MongoDB durability and consistency with j= true and w:majority

mongodbreplication

Assume there is a 7 member replica set, where each node is a voting member and no arbiter node is present. For a write w1, Using j=true and w:majority would ensure that a write is written to the journal and let's assume to the disk also after the default time interval.

If 3 nodes fail (all having the write w1 mentioned above) at the same time including the primary, only one of the remaining 4 nodes has the write w1. If this node does not get enough votes (say it's overloaded and will not be suitable for role of a primary), and some other node gets all enough votes to become primary, we have basically lost the write w1.

I know this is a rare case, but it still can happen. So isn't it true that using j= true and w:majority also will not assure that the writes are durable?

Best Answer

This is not how it works. With j:true and w: majority, w1 would only be acknowledged when the majority of nodes actually had reported to the primary that they have put the operation to the journal. Since the primary went down, this acknowledgement would never happen. So in this edge case, you would only have to do what you'd need to do what you always need to do if a failover happens before a write operation is persisted: redo it.

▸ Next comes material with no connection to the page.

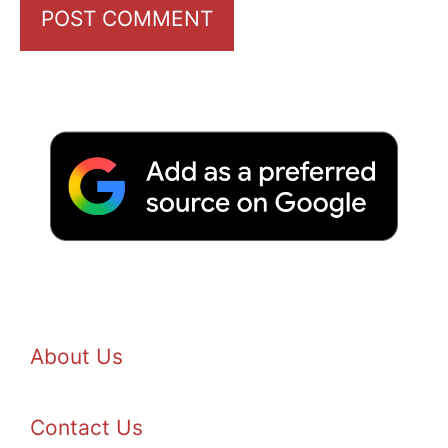
About Us
Contact Us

Let us expand the example a bit: let us assume that the write was successful, and then the nodes which already received the writes minus one go down. Now, an election takes place. The new primary is elected basically by each remaining node announcing the latest timestamp they have in the oplog. So, the node which received w1 would win (since the oplog is processed consecutively for each entry) and the remaining nodes would start to process the oplog from their latest position to the new primaries latest position - w1 will be replicated and hence it will be eventually consistent on all nodes.